Towards Implicit Aggregation: Robust Image Representation for Place Recognition in the Transformer Era

Visual place recognition (VPR) is typically regarded as a specific image retrieval task, whose core lies in representing images as global descriptors. Over the past decade, dominant VPR methods (e.g., NetVLAD) have followed a paradigm that first extracts the patch features/tokens of the input image using a backbone, and then aggregates these patch features into a global descriptor via an aggregator. This backbone-plus-aggregator paradigm has achieved overwhelming dominance in the CNN era and remains widely used in transformer-based models. In this paper, however, we argue that a dedicated aggregator is not necessary in the transformer era, that is, we can obtain robust global descriptors only with the backbone. Specifically, we introduce some learnable aggregation tokens, which are prepended to the patch tokens before a particular transformer block. All these tokens will be jointly processed and interact globally via the intrinsic self-attention mechanism, implicitly aggregating useful information within the patch tokens to the aggregation tokens. Finally, we only take these aggregation tokens from the last output tokens and concatenate them as the global representation. Although implicit aggregation can provide robust global descriptors in an extremely simple manner, where and how to insert additional tokens, as well as the initialization of tokens, remains an open issue worthy of further exploration. To this end, we also propose the optimal token insertion strategy and token initialization method derived from empirical studies. Experimental results show that our method outperforms state-of-the-art methods on several VPR datasets with higher efficiency and ranks 1st on the MSLS challenge leaderboard. The code is available at https://github.com/lu-feng/image.

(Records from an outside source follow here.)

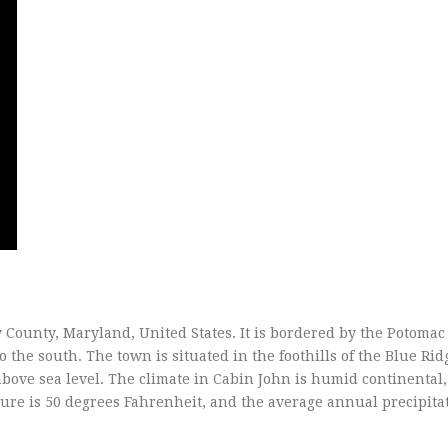
County, Maryland, United States. It is bordered by the Potomac 
o the south. The town is situated in the foothills of the Blue Rid
above sea level. The climate in Cabin John is humid continental,
e is 50 degrees Fahrenheit, and the average annual precipitat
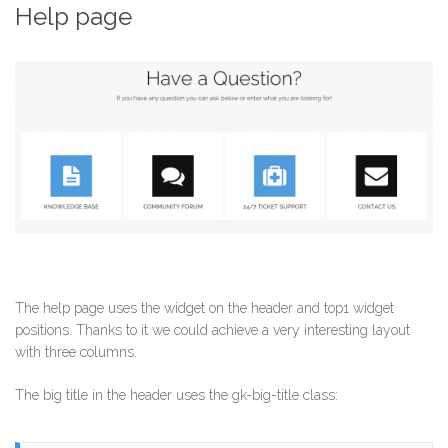
Help page
The help page uses the widget on the header and top1 widget
positions. Thanks to it we could achieve a very interesting layout
with three columns.
The big title in the header uses the gk-big-title class:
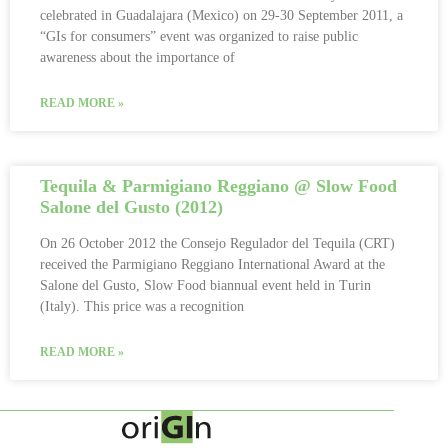
celebrated in Guadalajara (Mexico) on 29-30 September 2011, a
“GIs for consumers” event was organized to raise public
awareness about the importance of
READ MORE »
Tequila & Parmigiano Reggiano @ Slow Food
Salone del Gusto (2012)
On 26 October 2012 the Consejo Regulador del Tequila (CRT)
received the Parmigiano Reggiano International Award at the
Salone del Gusto, Slow Food biannual event held in Turin
(Italy). This price was a recognition
READ MORE »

翻译：视觉地点识别通常被视为一种特定的图像检索任务，其核心在于将图像表示为全局描述符。过去十年间，主流VPR方法（如NetVLAD）遵循着一种范式：首先使用骨干网络提取输入图像的局部特征/标记，随后通过聚合器将这些局部特征聚合成全局描述符。这种“骨干网络+聚合器”范式在CNN时代取得了压倒性优势，并在基于Transformer的模型中仍被广泛采用。然而，本文认为在Transformer时代，专用的聚合器并非必需，即仅通过骨干网络即可获得鲁棒的全局描述符。具体而言，我们引入若干可学习的聚合标记，在特定Transformer模块前将其预置到局部标记序列中。所有标记将通过固有的自注意力机制进行联合处理与全局交互，从而将局部标记中的有效信息隐式聚合至聚合标记。最终，我们仅从最终输出标记中提取这些聚合标记，并将其拼接为全局表示。尽管隐式聚合能以极其简洁的方式提供鲁棒的全局描述符，但附加标记的插入位置与方式，以及标记的初始化策略，仍是值得深入探索的开放性问题。为此，我们通过实证研究提出了最优的标记插入策略与标记初始化方法。实验结果表明，我们的方法在多个VPR数据集上以更高效率超越现有最优方法，并在MSLS挑战赛排行榜中位列第一。代码已开源：https://github.com/lu-feng/image。